Problem => The whole listing needs retyping exactly; keep the pictures out of it.

Provided data =>
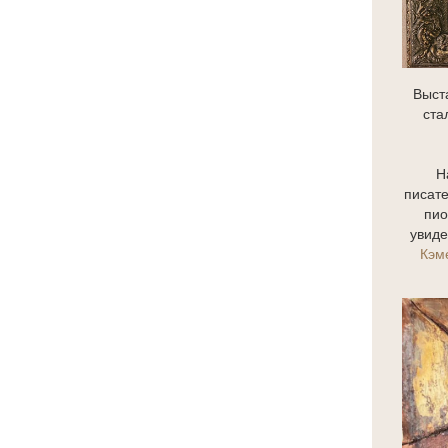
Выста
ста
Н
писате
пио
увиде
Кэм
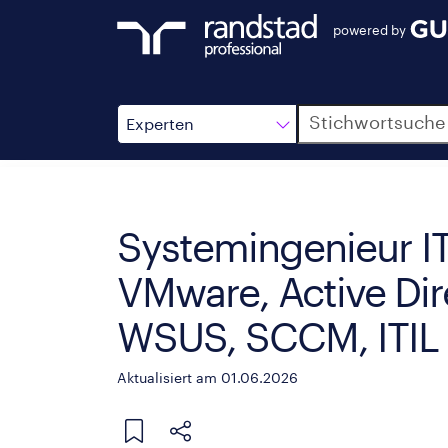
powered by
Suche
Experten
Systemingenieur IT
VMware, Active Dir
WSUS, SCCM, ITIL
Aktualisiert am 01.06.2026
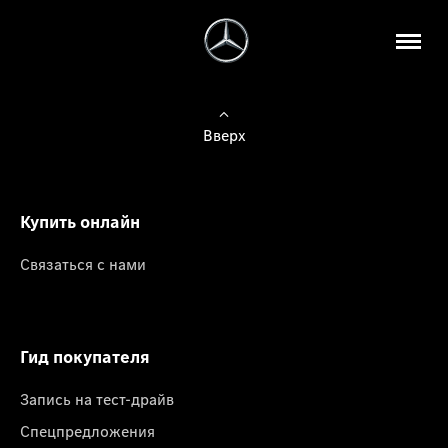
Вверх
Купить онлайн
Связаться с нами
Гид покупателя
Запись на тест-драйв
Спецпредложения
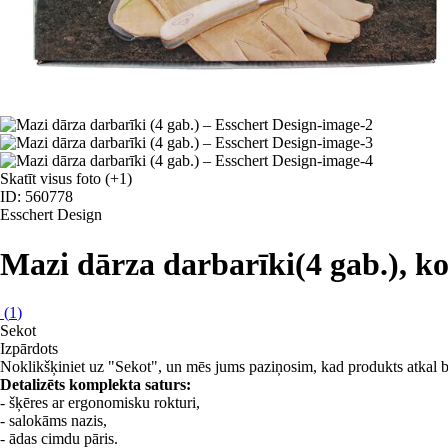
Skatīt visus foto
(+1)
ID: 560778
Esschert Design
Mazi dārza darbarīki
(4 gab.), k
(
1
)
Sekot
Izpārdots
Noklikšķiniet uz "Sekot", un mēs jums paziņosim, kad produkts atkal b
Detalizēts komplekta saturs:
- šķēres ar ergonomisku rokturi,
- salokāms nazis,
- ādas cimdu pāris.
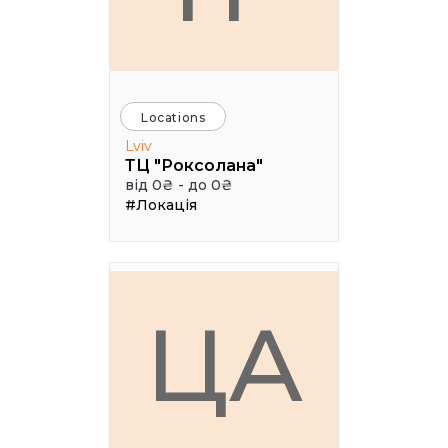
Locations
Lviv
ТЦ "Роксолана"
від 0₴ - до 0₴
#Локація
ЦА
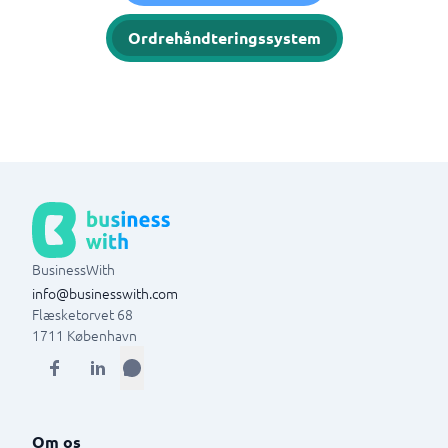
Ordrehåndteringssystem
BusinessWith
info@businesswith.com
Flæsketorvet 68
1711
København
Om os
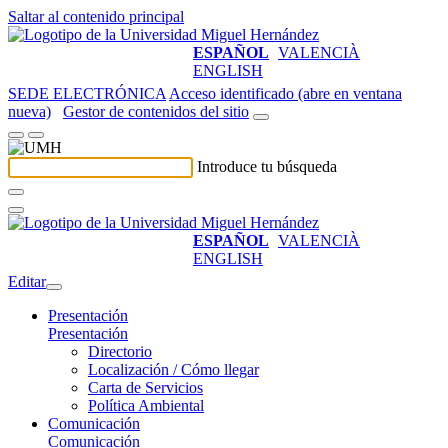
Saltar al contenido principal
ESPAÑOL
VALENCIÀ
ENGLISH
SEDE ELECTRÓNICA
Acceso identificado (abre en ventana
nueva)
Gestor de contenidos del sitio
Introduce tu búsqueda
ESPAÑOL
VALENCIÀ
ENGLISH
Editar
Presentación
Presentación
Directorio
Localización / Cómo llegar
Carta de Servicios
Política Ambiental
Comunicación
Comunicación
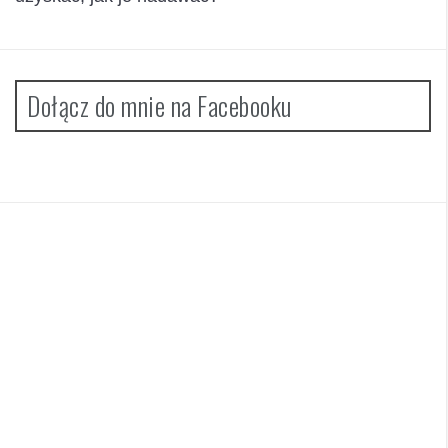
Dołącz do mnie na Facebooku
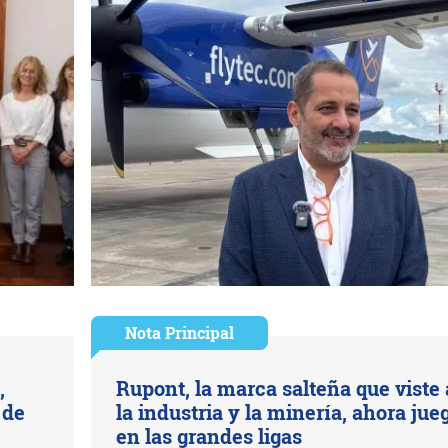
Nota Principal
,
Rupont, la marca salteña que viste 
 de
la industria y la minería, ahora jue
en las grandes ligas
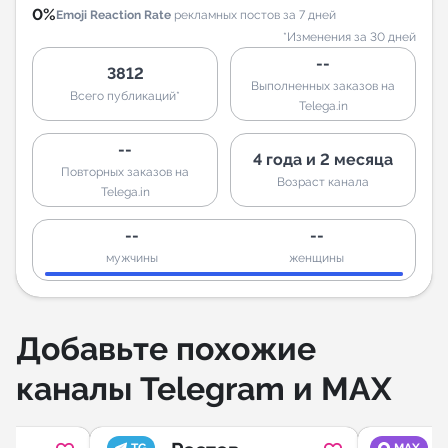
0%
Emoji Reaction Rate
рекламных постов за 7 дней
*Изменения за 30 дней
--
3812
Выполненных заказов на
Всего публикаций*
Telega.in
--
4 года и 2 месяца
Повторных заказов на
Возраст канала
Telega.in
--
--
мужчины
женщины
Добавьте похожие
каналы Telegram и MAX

Result of the task =>
Выста
ста
Н
писате
пио
увиде
Кэм
powered by
Suche
Experten
Systemingenieur IT
VMware, Active Dir
WSUS, SCCM, ITIL
Aktualisiert am 01.06.2026
Вверх
Купить онлайн
Связаться с нами
Гид покупателя
Запись на тест-драйв
Спецпредложения
Skatīt visus foto
(+1)
ID: 560778
Esschert Design
Mazi dārza darbarīki
(4 gab.), k
(
1
)
Sekot
Izpārdots
Noklikšķiniet uz "Sekot", un mēs jums paziņosim, kad produkts atkal b
Detalizēts komplekta saturs:
- šķēres ar ergonomisku rokturi,
- salokāms nazis,
- ādas cimdu pāris.
Locations
Lviv
ТЦ "Роксолана"
від 0₴ - до 0₴
#Локація
ЦА
Ordrehåndteringssystem
BusinessWith
info@businesswith.com
Flæsketorvet 68
1711
København
Om os
Saltar al contenido principal
ESPAÑOL
VALENCIÀ
ENGLISH
SEDE ELECTRÓNICA
Acceso identificado (abre en ventana
nueva)
Gestor de contenidos del sitio
Introduce tu búsqueda
ESPAÑOL
VALENCIÀ
ENGLISH
Editar
Presentación
Presentación
Directorio
Localización / Cómo llegar
Carta de Servicios
Política Ambiental
Comunicación
Comunicación
Dołącz do mnie na Facebooku
Nota Principal
,
Rupont, la marca salteña que viste 
 de
la industria y la minería, ahora jue
en las grandes ligas
0%
Emoji Reaction Rate
рекламных постов за 7 дней
*Изменения за 30 дней
--
3812
Выполненных заказов на
Всего публикаций*
Telega.in
--
4 года и 2 месяца
Повторных заказов на
Возраст канала
Telega.in
--
--
мужчины
женщины
Добавьте похожие
каналы Telegram и MAX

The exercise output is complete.